Hacker News new | ask | show | jobs
by mvkel 763 days ago
It seems like few shot prompting and providing some examples to LLMs with large context windows vastly out performs any amount of rag, or fine tuning.

Aren't rag and fine tuning fundamentally flawed, because they only play at the surface of the model? Like sprinkles on the top of the cake, expecting them to completely change the flavor. I know LoRA is supposed to appropriately weight the data, but the results say that's not the solution.

Also anecdotal, but way less work!

4 comments

Long context windows get confused, so shorter is better, and they cannot fit everything in general. I'm not sure where you are seeing results that say otherwise.

RAG is effectively prompt context optimization, so categorically rejecting doing that doesn't make sense to me. Maybe if models internalized that or scaled... But they don't.

Totally agree. Every decision on what context to put in a context window is “RAG”. Somehow the term was co-opted to refer to “context selected by vector similarity”, so presumably when people say “is RAG hanging around”, what they mean is “are vectors a complete solution”, to which the answer is obviously “no”. But you still need some sort of _relevance function_ to pick your context - even if it’s pin-the-tail-on-the-donkey. That’s “RAG”.
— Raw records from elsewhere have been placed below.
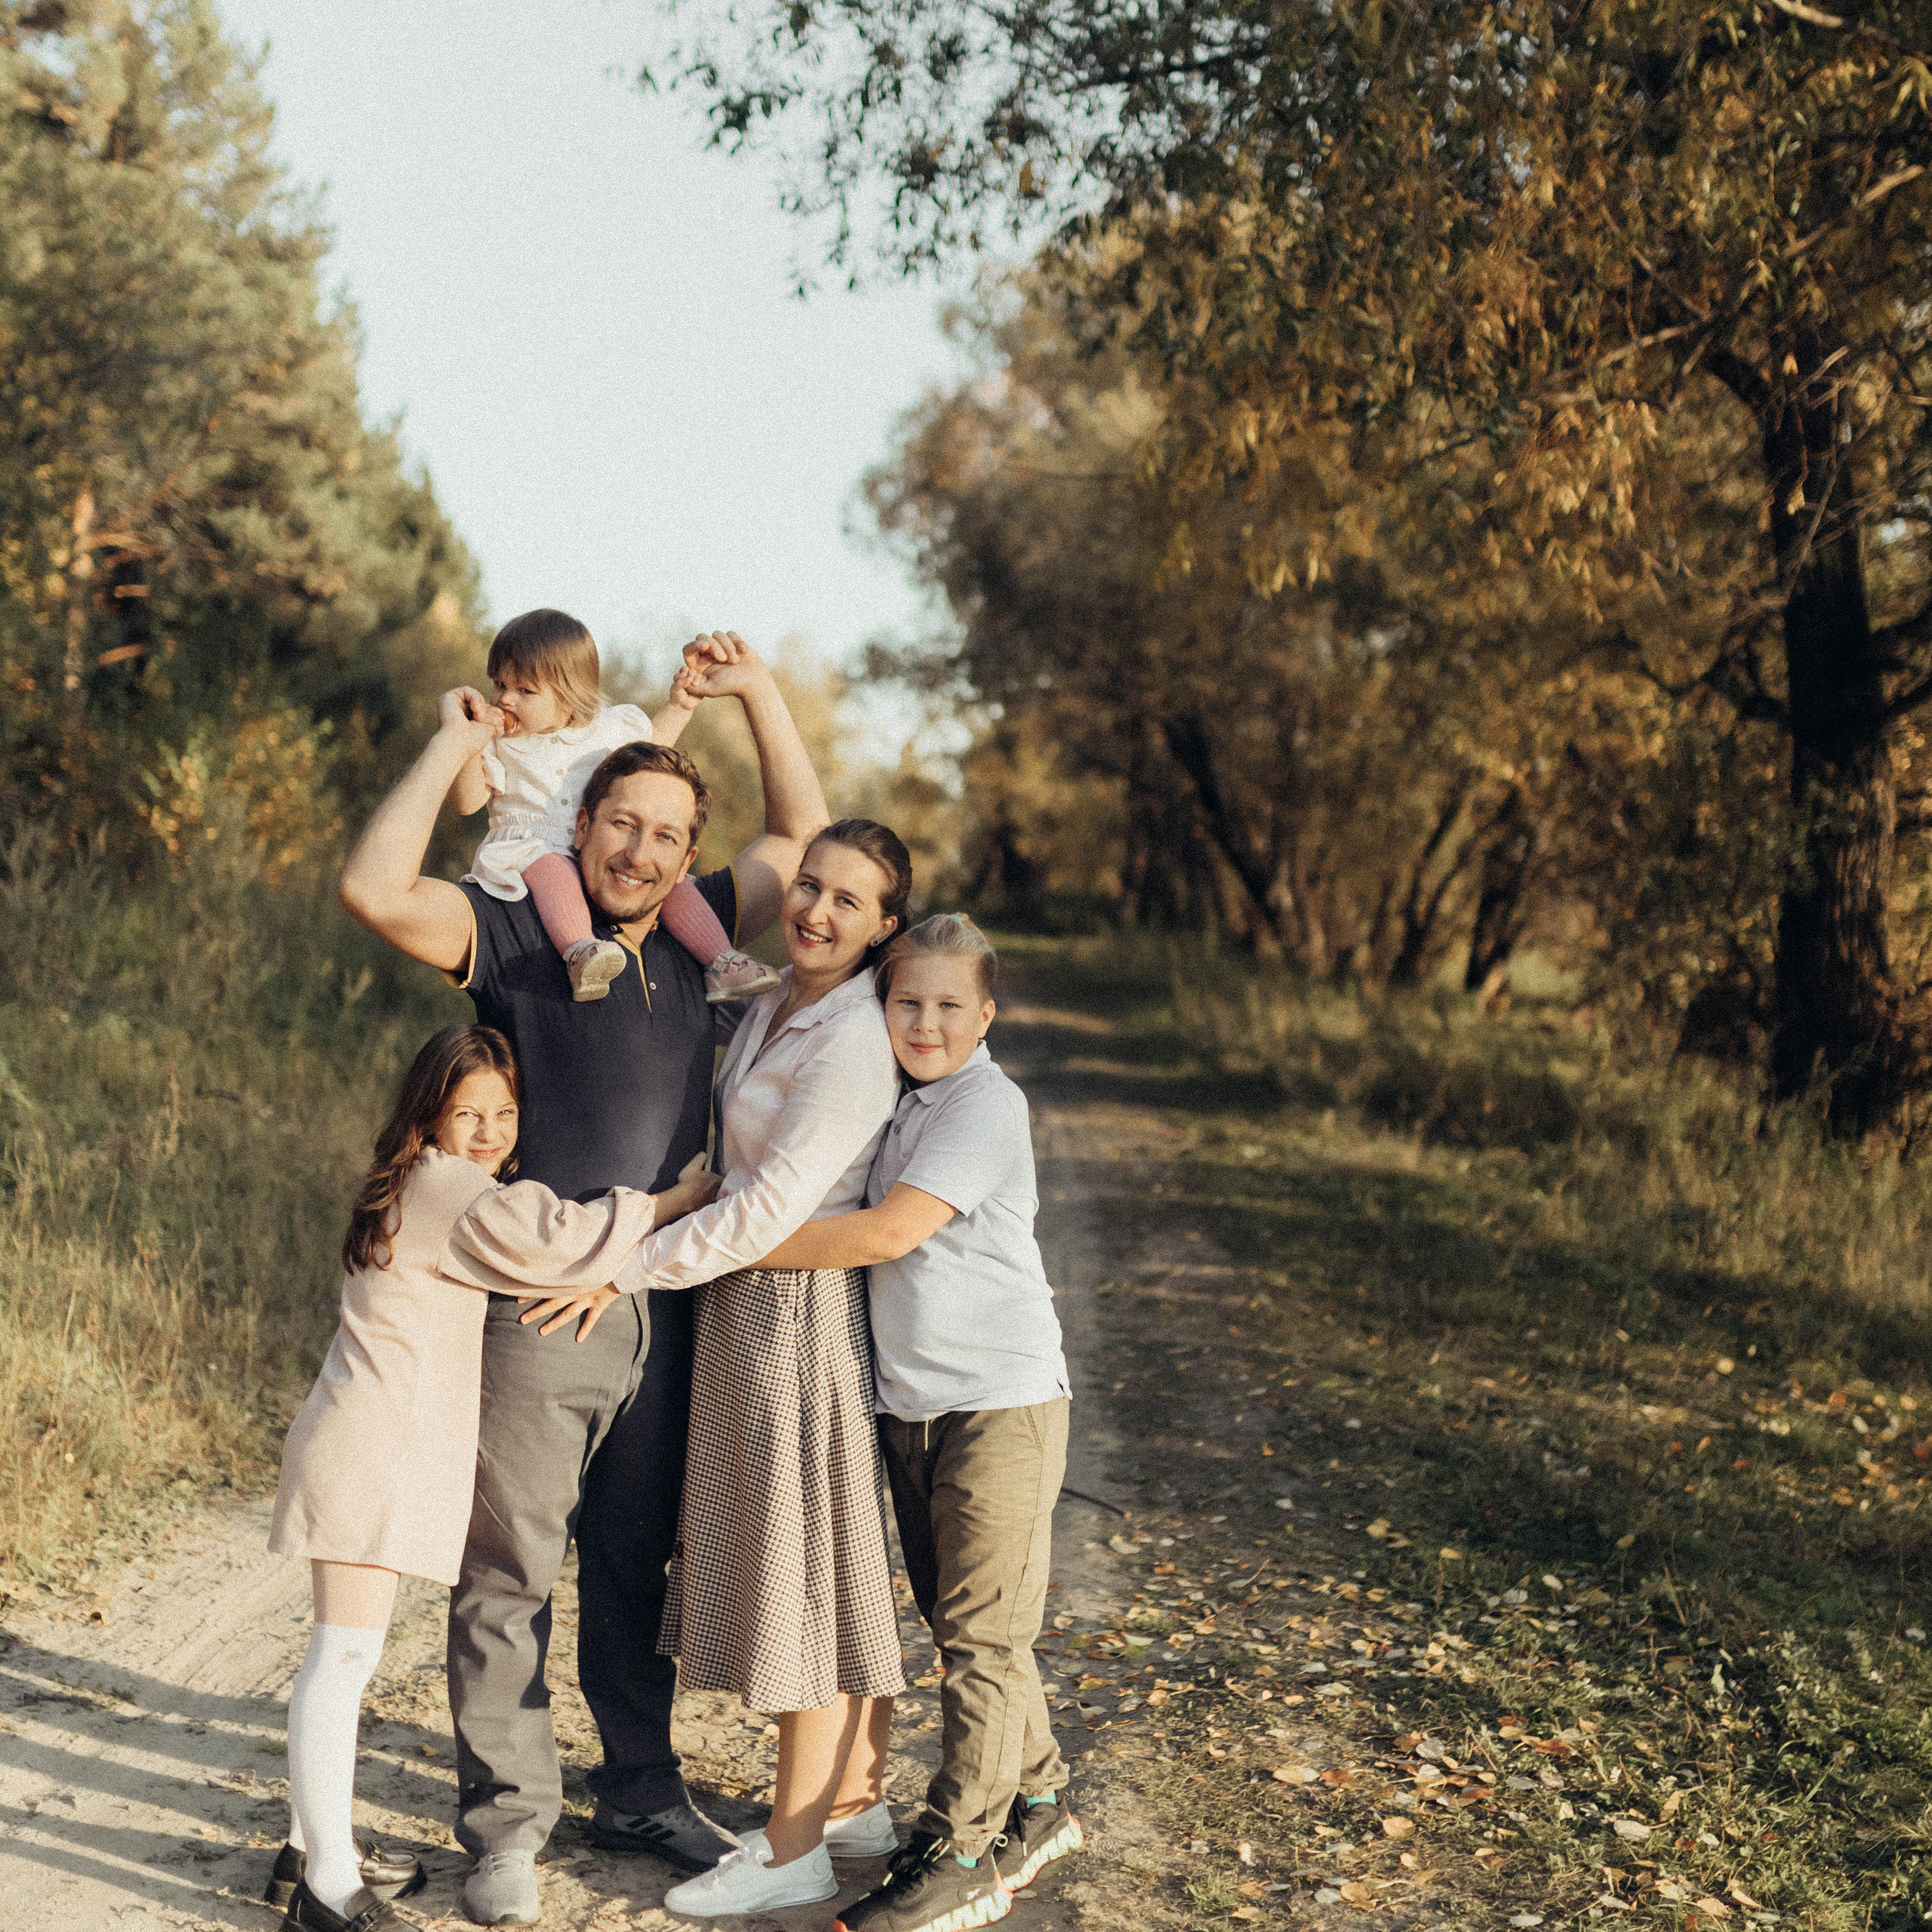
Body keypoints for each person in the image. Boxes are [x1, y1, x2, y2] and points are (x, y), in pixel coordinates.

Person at [337, 631, 829, 1929]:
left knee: (629, 1560)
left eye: (669, 833)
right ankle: (505, 1828)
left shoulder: (699, 934)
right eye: (623, 822)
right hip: (538, 1312)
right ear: (586, 818)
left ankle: (641, 1789)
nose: (644, 851)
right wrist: (457, 737)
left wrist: (763, 694)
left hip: (664, 1303)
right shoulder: (508, 931)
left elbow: (808, 836)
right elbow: (376, 888)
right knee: (512, 1572)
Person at [488, 820, 915, 1921]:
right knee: (820, 1556)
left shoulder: (854, 1036)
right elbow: (719, 1163)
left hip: (789, 1312)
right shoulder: (776, 999)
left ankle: (792, 1851)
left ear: (885, 930)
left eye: (847, 903)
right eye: (809, 887)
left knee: (798, 1577)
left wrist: (621, 1266)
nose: (816, 911)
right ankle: (858, 1805)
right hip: (735, 1301)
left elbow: (768, 1208)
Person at [265, 1024, 721, 1932]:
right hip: (371, 1447)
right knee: (343, 1658)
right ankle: (324, 1892)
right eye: (465, 1111)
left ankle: (309, 1853)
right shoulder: (453, 1189)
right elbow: (568, 1236)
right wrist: (679, 1198)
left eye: (504, 1114)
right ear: (427, 1114)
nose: (487, 1132)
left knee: (346, 1656)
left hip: (369, 1436)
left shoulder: (421, 1184)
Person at [753, 914, 1078, 1932]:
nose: (926, 1022)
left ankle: (961, 1852)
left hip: (1001, 1406)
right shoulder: (902, 1095)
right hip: (913, 1408)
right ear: (882, 1004)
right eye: (908, 1002)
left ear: (985, 1014)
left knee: (982, 1640)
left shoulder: (987, 1105)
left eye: (949, 1006)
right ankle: (1040, 1800)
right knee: (965, 1628)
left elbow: (889, 1230)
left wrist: (739, 1241)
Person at [450, 606, 777, 1005]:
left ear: (570, 696)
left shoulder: (606, 730)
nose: (505, 699)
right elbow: (468, 802)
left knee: (672, 882)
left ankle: (722, 962)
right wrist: (466, 741)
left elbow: (652, 748)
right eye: (499, 685)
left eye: (525, 691)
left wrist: (681, 705)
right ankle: (581, 952)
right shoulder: (498, 745)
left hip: (599, 847)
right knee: (554, 870)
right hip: (533, 848)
Doesn’t make sense to ask “will we still have to curate our context?” The answer is of course you will.

RAG and fine-tuning are very different. Few-shot prompting and RAG are both variants of in-context learning.
That's definitely my experience as well, sufficiently large context window with a capable enough general purpose LLM solves lots if not all of the problems rag/fine tuning claim to solve.
I've also found (anecdotal) significant success in just throwing in available context before prompting. I've written multiple automations in this way as well.